▶ [EXERCISE REQUIREMENTS]:
**1.** In the passage on listing GDI objects, how does the second of the two solutions work?
**2.** Continue the passage on listing GDI objects from its final sentence.

▶ [SELECTED EXTRACT]:
DWORD dwObjectType; DWORD hGdi; for (hGdi = 0; hGdi < 0xFFFFFFFF; hGdi++) { dwObjectType = ::GetObjectType((HANDLE)hGdi); if (dwObjectType != 0) { TRACE("0x%08x -> %u\n", hGdi, dwObjectType); } }
This means that additional (and probably lengthy) testing code using GetObject is necessary to obtain a reliable list. The duration of the loop makes this method unusable. This article presents two other solutions. The first uses the handles table that GDI manages, and the second works by hooking functions from the GDI API. It's worth noting the first solution is not supported nor guaranteed to behave the same in future OS versions. Finding another way to get the list of real GDI objects is the first problem that needs to be solved.

▶ [PROVIDED DATA]:
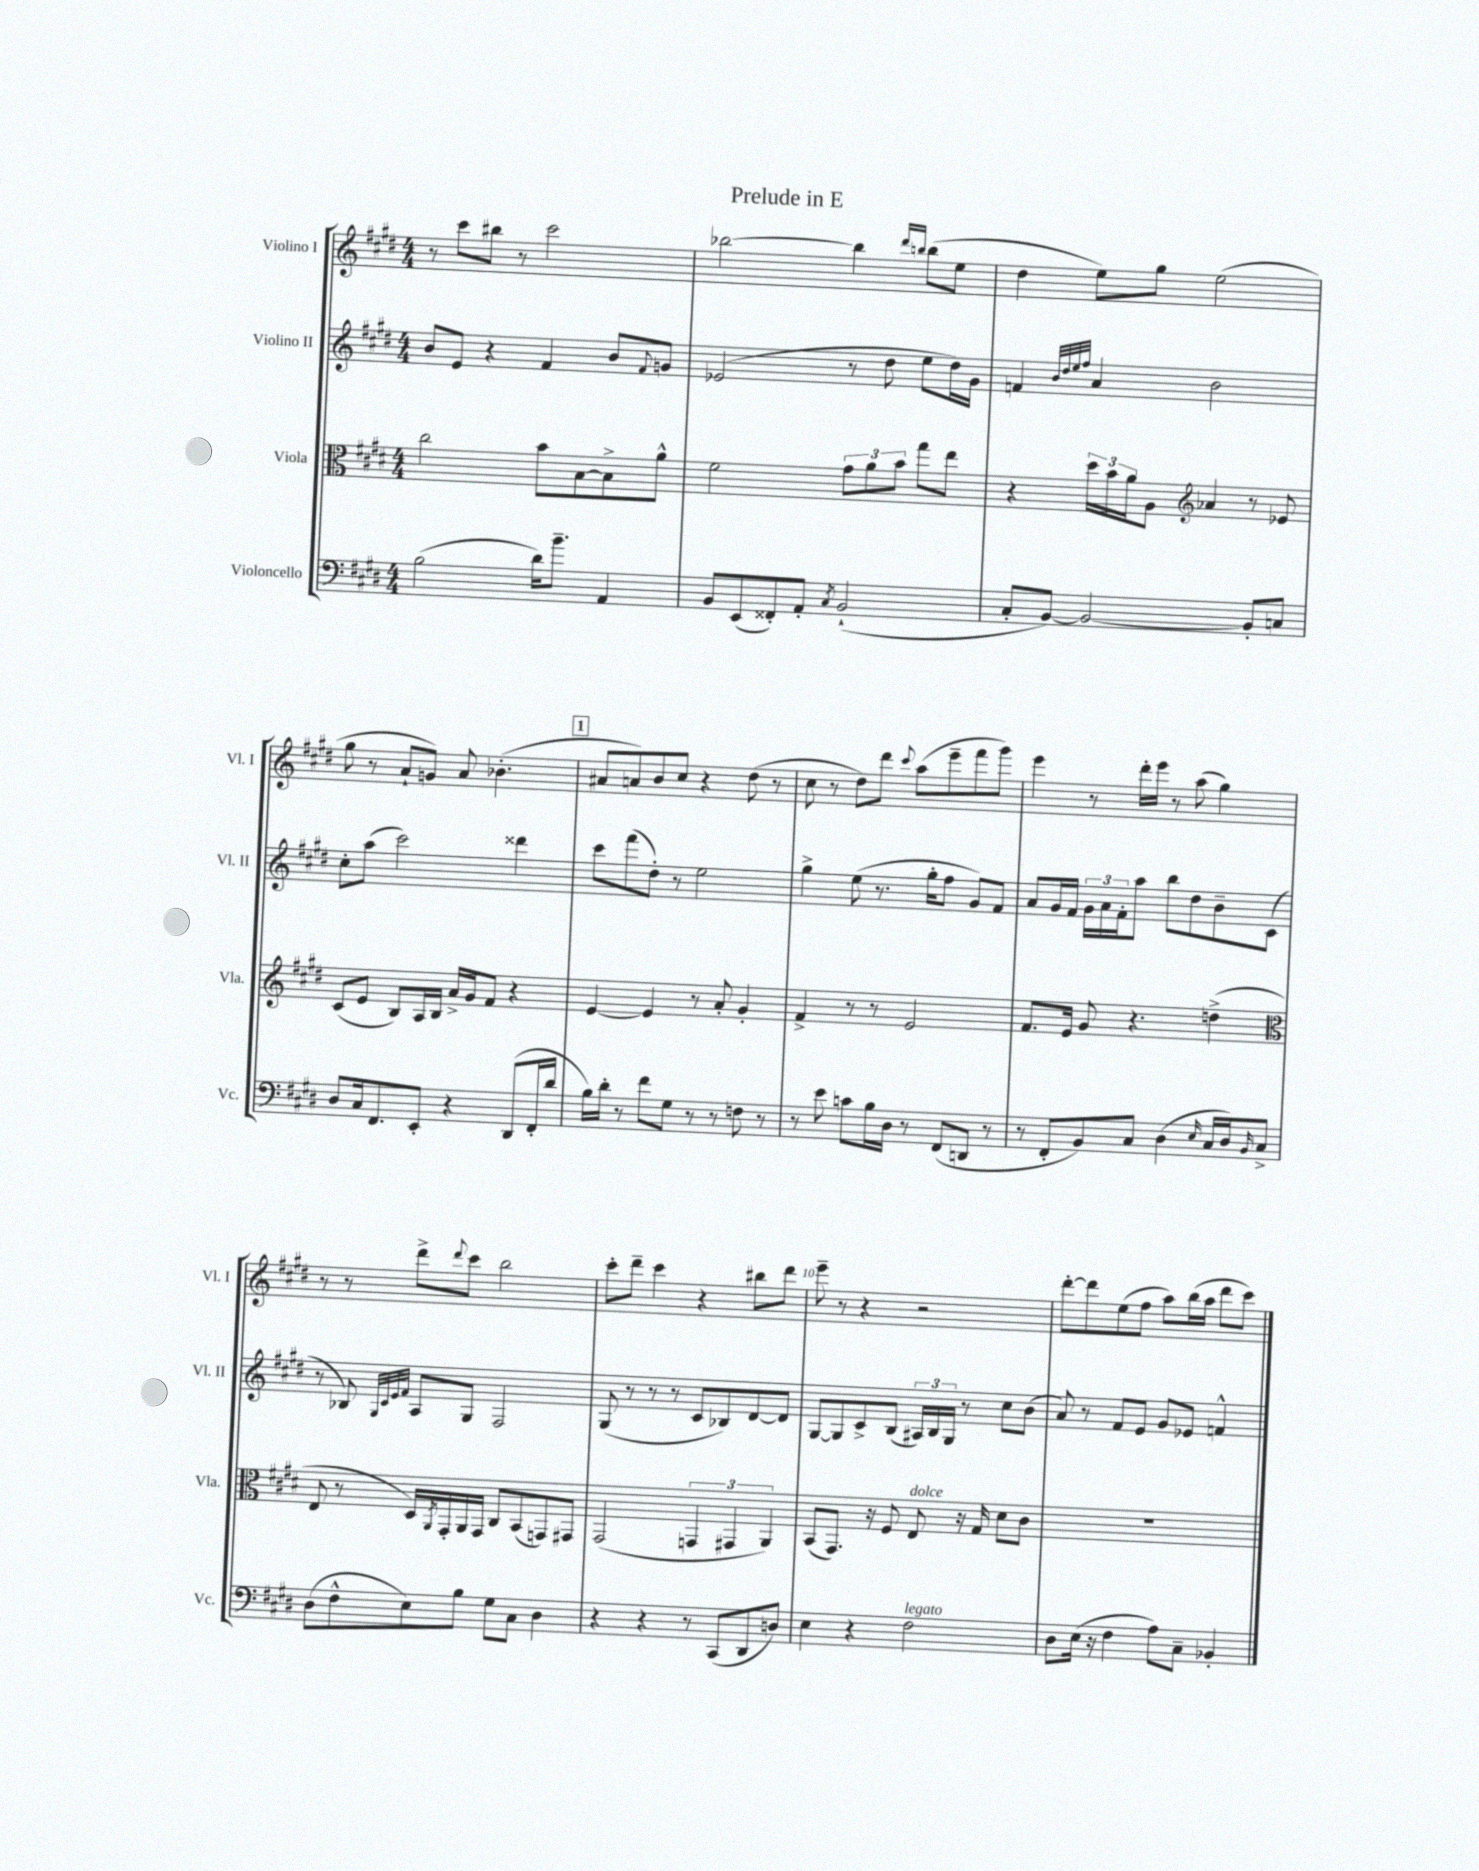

**kern	**kern	**kern	**kern
*part4	*part3	*part2	*part1
*staff4	*staff3	*staff2	*staff1
*I"Violoncello	*I"Viola	*I"Violino II	*I"Violino I
*I'Vc.	*I'Vla.	*I'Vl. II	*I'Vl. I
*clefF4	*clefC3	*clefG2	*clefG2
*k[f#c#g#d#]	*k[f#c#g#d#]	*k[f#c#g#d#]	*k[f#c#g#d#]
*M4/4	*M4/4	*M4/4	*M4/4
=1	=1	=1	=1
(2B\	2cc#\	8b/L	8r
.	.	8e/J	8ccc#\L
.	.	4r	8bb#X\J
.	.	.	8r
16d#\KL)	8b\L	4f#/	2ccc#\
8.b~\J	.	.	.
.	[8B\	.	.
4AA/	8B^\]	8b/L	.
.	.	8qqf#/	.
.	8a^^\J	8gn/J	.
=2	=2	=2	=2
8BB/L	2f#\	(2e-X/	[2bb-X\
(8EE/	.	.	.
8FF##X'/)	.	.	.
8AA'/J	.	.	.
8qC#/	.	.	.
(2BB`/	12g#\L	8r	4bb-\]
.	12a\	.	.
.	.	8dd#\	.
.	12b\J	.	.
.	.	.	16qqddd#/LL
.	.	.	16qqbbn/JJ
.	8gg#\L	8ee\L	(8bb\L
.	8ee\J	16dd#\L)	8ee\J
.	.	16g#\JJ	.
=3	=3	=3	=3
8C#'/L	4r	4fn/	4dd#\
[8BB/J)	.	.	.
.	.	32qqb/LLL	.
.	.	32qqdd#/	.
.	.	32qqee/	.
.	.	32qqff#/JJJ	.
2BB/_	24dd#\LL	4a/	8ee\L)
.	24b\	.	.
.	24a\J	.	.
.	8A\J	.	8gg#\J
*	*clefG2	*	*
.	4a-X/	2b\	(2ee\
8BB'/L]	8r	.	.
8Cn/J	8e-X/	.	.
!!LO:LB:g=z
=4	=4	=4	=4
8D#/L	(8c#/L	8cc#'\L	8gg#\
16C#/k	8e/J	(8aa\J	8r
8.FF#/	.	.	.
.	8B/L)	2ccc#\)	8a`/L
8EE'/J	16A/L	.	8gn/J)
.	16B/JJ	.	.
4r	16a^/LL	.	8a/
.	16g#/J	.	.
.	8f#/J	.	(4.b-X'\
(8DD#/L	4r	4ddd##X\	.
16FF#'/L	.	.	.
16d#/JJ	.	.	.
!!LO:REH:place=s1:t=1
=5	=5	=5	=5
16B\LL)	[4e/	8ccc#\L	8a#X/L
16d#'\JJ	.	.	.
8r	.	(8fff#\	8an/)
8f#\L	4e/]	8dd#'\J)	8b/
8G#\J	.	8r	8cc#/J
8r	8r	2ee\	4r
8r	8a'/	.	.
8Fn\	4g#'/	.	(8dd#\
8r	.	.	8r
=6	=6	=6	=6
8r	4f#^/	4gg#^\	8cc#\
8e\	.	.	8r
8cn\L	8r	(8ee\	8dd#\L)
16B\L	8r	8.r	8ddd#\J
16D#\JJ	.	.	.
.	.	.	8qqccc#/
8r	2e/	.	(8aa\L
.	.	16gg#'\KL	.
(8FF#/L	.	8ff#\J	8eee~\
8DDn/J	.	8g#/L)	8fff#\
8r	.	8f#/J	8ggg#\J)
=7	=7	=7	=7
8r	8.f#/L	8a/L	4eee\
8FF#'/L	.	16g#/L	.
.	16e/Jk	16f#/JJ	.
8BB/)	8g#/	24g#\LL	8r
.	.	24a\	.
.	.	24f#'\J	.
8C#/J	4.r	8aa\J	16ddd#'\LL
.	.	.	16eee\JJ
(4D#\	.	8bb\L	8r
.	.	8dd#\	(8aa\
16qqE/	.	.	.
16C#/LL	(4ddn^\	8b~\	4gg#\)
16D#/J)	.	.	.
16qqBB/	.	.	.
8C#^/J	.	(8c#\J	.
!!LO:LB:g=z
=8	=8	=8	=8
*	*clefC3	*	*
(8D#\L	8E/	8r	8r
8F#^^\	8r	8B-X/)	8r
.	.	32qqG#/LLL	.
.	.	32qqc#/	.
.	.	32qqe/	.
.	.	32qqf#/JJJ	.
8E\)	16D#/LL)	8A/L	8ddd#^\L
.	8qAA/	.	.
.	16GG#'/	.	.
.	.	.	8qqddd#/
8B\J	16AA/	8G#/J	8ccc#\J
.	16GG#/JJ	.	.
8G#\L	8C#/L	2F#/	2bb\
8C#\J	(8BB/	.	.
4D#\	8GGn/)	.	.
.	8GG#X/J	.	.
=9	=9	=9	=9
4r	(2GG#/	(8G#/	8ccc#'\L
.	.	8r	8ddd#~\J
4r	.	8r	4ccc#\
.	.	8r	.
8r	6GGn/	8c#/L	4r
(8CC#/L	.	8B-X/)	.
.	6GG#X/	.	.
8DD#/	.	[8d#/	8bb#X\L
.	6AA/)	.	.
8Dn/J)	.	8d#/J]	8ddd#\J
=10	=10	=10	=10
4E\	(8BB/L	[8G#/L	8eee~\
.	8.GG#/J)	8G#/]	8r
4r	.	8c#^/	4r
.	16r	.	.
.	8F#/	(8B/J	.
!	!LO:TX:a:i:t=dolce	!	!
!LO:TX:a:i:t=legato	!	!	!
2F#\	8E/	24A#X/LL)	2r
.	.	24B/	.
.	.	24G#/JJ	.
.	16r	8r	.
.	16G#/	.	.
.	8d#\L	8cc#\L	.
.	8c#\J	(8b\J	.
=11	=11	=11	=11
8D#\L	1r	8a/)	[8ddd#'\L
(16E\Jk	.	8r	8ddd#\]
16r	.	.	.
4F#\	.	8f#/L	(8ee\
.	.	8e/J	8ff#\J
8A\L)	.	8g#/L	8aa\L)
8C#~\J	.	8e-X/J	(16bb\L
.	.	.	16aa\JJ
4BB-X'/	.	4fn^^/	8ddd#\L
.	.	.	8ccc#\J)
==	==	==	==
*-	*-	*-	*-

▶ [ANSWERS GIVEN]:
**1.** It works by hooking functions from the GDI API.

**2.**
With GDIUsage for Windows 9x, it is possible to display a GDI object using functions corresponding to each GDI object type such as BitBlt for a bitmap or FillRect for a brush. But since these API functions fail when called with a GDI object created by another process, the key feature of the tool I developed, which is the ability to "see" the leaking resource, disappears. On the other hand, the displaying code works fine in the application that created the GDI object. The solution is obvious—the display engine must run into the other process context. An implementation, based on Windows hooks as an interprocess communication mechanism, is described later in the article.
Finally, the Win32 debugging API is used to glue these techniques together, thereby allowing the implementation of a version of GDIUsage that works on the Windows XP and other 32-bit Windows platforms.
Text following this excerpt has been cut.